[START OF Entries supplied]

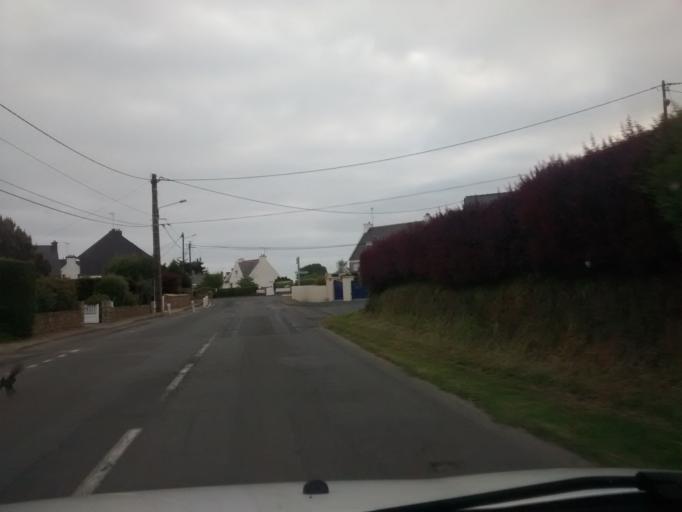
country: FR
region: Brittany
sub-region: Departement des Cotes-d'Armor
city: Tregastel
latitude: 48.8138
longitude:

[END OF Entries supplied]
[START OF Entries supplied]

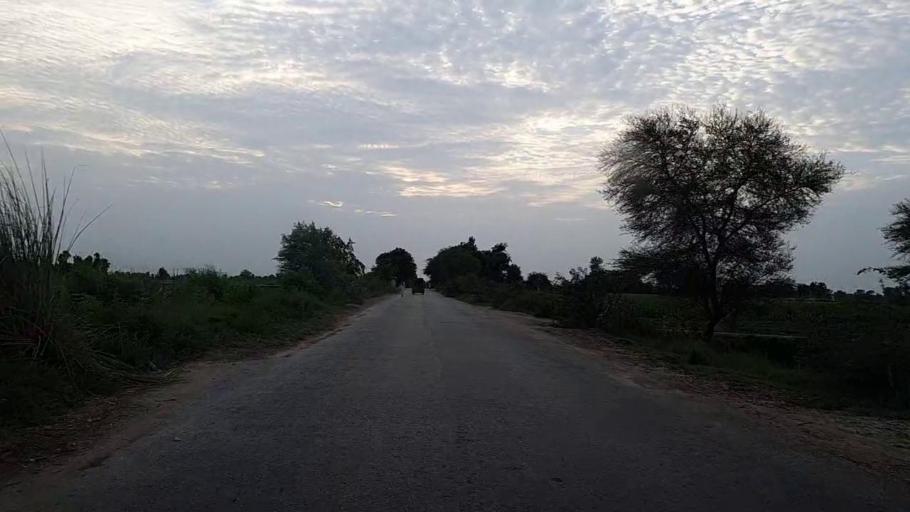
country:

[END OF Entries supplied]
[START OF Entries supplied]

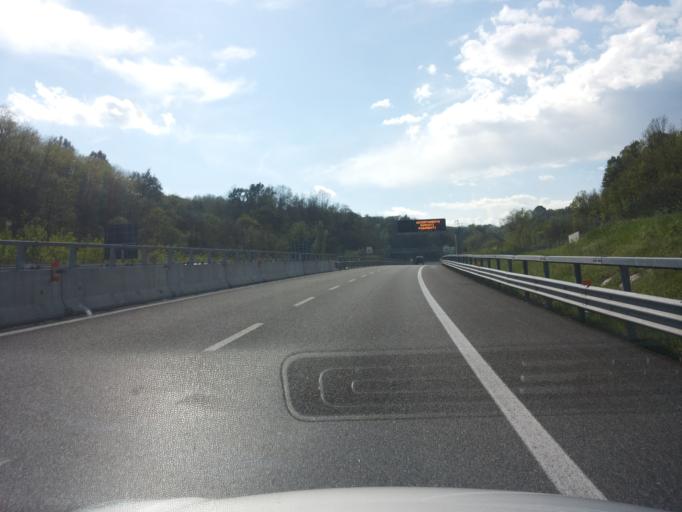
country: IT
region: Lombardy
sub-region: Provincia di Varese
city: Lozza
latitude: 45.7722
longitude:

[END OF Entries supplied]

§ **Given task**:
Find each line in the data above that contains the string "region" and copy those lines.

§ **Reply to the task**:
region: Brittany
sub-region: Departement des Cotes-d'Armor
region: Lombardy
sub-region: Provincia di Varese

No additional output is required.